North Dakota lawmakers move to ban abortion by defining life as starting at conception
Updated 7:52 PM ET
BISMARCK, N.D. North Dakota lawmakers moved Friday to outlaw abortion in the state by passing a resolution defining life as starting at conception.
The measure, which has to be approved by voters, is one of a series of anti-abortion resolutions the Republican-controlled Legislature has passed this year despite critics' insistence that they are unconstitutional and violate the U.S. Supreme Court's Roe v. Wade ruling legalizing abortion until a fetus considered viable, which is usually at 22 to 24 weeks.
The North Dakota House approved the measure 57-35 Friday, sending it to voters, likely in November 2014. The Senate approved it last month.
As reported by CBS News correspondent Jan Crawford, North Dakota Republican State Senator Olie Larsen supported the proposal. "We are talking about the life of the mother, the life of the child," he said. "We want to determine when a child is a child, when the life cycle starts."
The so-called "personhood" measure bestows human rights on fertilized human eggs. Efforts to pass similar measures in other states have failed, but anti-abortion legislation has had strong momentum in North Dakota this year with lawmakers introducing a slew of measures aimed at closing the state's sole abortion clinic in Fargo and challenging Roe v. Wade.
A second personhood bill debated Friday would have automatically defined in state law that life begins at conception. That bill was narrowly defeated after a heated discussion as lawmakers from both parties worried the wording would jeopardize couples' efforts to get pregnant through in vitro fertilization.
Last week, the Legislature had already passed bills that would ban abortion as early as six weeks, or as soon as a fetal heartbeat is detected, and because of genetic defects such as Down syndrome. Together, those bills would give North Dakota the strictest abortion laws in the nation.

### WHAT TO DO:
(a) Which numbers written as numerals appear in the article on North Dakota's abortion measures? List each one.
(b) Can you condense the paragraph of the article on North Dakota's abortion measures that begins "A second personhood bill debated Friday" into a short bulleted list that keeps its main facts?
Draw only on the article on North Dakota's abortion measures.

### EXCERPTED RECORDS:
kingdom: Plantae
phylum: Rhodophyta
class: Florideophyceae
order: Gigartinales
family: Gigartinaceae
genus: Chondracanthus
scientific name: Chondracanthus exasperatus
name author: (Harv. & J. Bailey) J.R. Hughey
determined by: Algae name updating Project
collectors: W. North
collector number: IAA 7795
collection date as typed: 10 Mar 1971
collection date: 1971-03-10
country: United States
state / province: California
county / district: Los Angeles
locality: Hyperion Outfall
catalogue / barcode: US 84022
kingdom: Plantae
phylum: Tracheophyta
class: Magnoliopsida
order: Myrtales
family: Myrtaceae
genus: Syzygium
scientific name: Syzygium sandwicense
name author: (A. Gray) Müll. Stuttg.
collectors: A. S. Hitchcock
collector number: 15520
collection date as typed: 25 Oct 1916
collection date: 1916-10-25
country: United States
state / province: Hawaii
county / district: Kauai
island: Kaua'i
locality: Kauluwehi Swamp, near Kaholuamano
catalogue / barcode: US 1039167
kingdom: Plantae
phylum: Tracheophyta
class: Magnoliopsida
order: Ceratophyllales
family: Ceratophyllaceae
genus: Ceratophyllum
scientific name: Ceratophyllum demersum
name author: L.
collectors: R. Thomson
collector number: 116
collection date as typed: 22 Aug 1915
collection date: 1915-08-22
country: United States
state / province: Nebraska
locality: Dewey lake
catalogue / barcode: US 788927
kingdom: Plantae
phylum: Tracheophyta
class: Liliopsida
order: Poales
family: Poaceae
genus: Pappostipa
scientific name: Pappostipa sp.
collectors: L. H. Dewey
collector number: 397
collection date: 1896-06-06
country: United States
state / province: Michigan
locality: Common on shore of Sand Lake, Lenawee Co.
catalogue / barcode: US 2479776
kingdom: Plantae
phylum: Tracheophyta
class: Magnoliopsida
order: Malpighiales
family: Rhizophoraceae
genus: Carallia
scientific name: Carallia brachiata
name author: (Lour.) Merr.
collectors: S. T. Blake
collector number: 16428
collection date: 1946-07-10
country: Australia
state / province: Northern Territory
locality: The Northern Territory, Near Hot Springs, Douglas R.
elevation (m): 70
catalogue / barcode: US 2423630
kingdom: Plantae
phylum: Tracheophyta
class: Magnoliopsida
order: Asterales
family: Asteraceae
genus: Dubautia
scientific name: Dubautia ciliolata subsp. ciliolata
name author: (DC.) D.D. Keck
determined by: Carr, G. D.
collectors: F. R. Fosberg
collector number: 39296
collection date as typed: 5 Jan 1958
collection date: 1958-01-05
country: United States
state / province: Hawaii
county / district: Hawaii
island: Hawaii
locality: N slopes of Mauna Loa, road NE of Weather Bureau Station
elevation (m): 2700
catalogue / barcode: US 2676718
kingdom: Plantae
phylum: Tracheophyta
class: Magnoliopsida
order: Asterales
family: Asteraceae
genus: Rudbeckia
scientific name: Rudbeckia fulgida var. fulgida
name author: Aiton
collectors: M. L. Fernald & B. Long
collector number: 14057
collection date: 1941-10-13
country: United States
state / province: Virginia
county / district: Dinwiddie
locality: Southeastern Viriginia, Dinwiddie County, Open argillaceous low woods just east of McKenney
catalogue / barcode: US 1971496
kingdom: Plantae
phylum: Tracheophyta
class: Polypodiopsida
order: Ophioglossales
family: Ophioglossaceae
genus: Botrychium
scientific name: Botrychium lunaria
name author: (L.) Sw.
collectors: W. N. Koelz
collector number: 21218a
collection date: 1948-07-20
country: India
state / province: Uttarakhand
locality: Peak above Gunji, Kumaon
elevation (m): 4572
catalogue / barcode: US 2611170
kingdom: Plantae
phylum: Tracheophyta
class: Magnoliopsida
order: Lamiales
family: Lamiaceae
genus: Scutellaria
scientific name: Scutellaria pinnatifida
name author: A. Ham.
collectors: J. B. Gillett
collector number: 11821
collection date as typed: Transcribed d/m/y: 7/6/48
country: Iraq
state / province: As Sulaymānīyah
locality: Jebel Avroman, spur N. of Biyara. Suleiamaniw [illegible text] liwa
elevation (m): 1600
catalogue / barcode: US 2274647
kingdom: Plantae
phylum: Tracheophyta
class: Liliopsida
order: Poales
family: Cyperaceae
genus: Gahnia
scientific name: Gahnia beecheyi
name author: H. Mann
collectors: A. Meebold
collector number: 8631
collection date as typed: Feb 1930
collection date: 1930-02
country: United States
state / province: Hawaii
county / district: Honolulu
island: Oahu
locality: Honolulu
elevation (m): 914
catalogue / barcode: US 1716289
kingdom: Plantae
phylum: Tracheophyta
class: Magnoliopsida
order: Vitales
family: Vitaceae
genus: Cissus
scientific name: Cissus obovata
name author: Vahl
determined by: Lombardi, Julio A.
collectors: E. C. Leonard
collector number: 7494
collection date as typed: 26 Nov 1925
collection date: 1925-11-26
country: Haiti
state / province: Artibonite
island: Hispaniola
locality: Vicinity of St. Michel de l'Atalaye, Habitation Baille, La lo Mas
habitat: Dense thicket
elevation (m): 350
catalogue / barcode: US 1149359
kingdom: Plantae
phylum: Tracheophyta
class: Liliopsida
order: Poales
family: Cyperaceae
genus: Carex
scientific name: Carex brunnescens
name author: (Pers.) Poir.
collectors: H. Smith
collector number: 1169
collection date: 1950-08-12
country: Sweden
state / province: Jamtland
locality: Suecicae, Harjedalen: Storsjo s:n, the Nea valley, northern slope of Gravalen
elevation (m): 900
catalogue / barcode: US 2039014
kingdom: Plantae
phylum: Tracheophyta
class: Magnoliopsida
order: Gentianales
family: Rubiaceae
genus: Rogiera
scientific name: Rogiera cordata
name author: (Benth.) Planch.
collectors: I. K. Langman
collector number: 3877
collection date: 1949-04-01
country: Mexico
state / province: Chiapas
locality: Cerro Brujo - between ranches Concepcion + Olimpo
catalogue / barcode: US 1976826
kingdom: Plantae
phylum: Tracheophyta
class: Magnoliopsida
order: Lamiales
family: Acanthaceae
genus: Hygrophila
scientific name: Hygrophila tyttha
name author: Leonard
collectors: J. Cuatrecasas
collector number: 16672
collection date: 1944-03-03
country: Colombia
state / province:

### TASK SOLUTIONS:
(a) 7:52, 22, 24, 57, 35, 2014

(b)
- A second personhood bill was debated Friday.
- It would have automatically defined in state law that life begins at conception.
- It was narrowly defeated after a heated discussion.
- Lawmakers from both parties worried its wording would jeopardize couples' efforts to get pregnant through in vitro fertilization.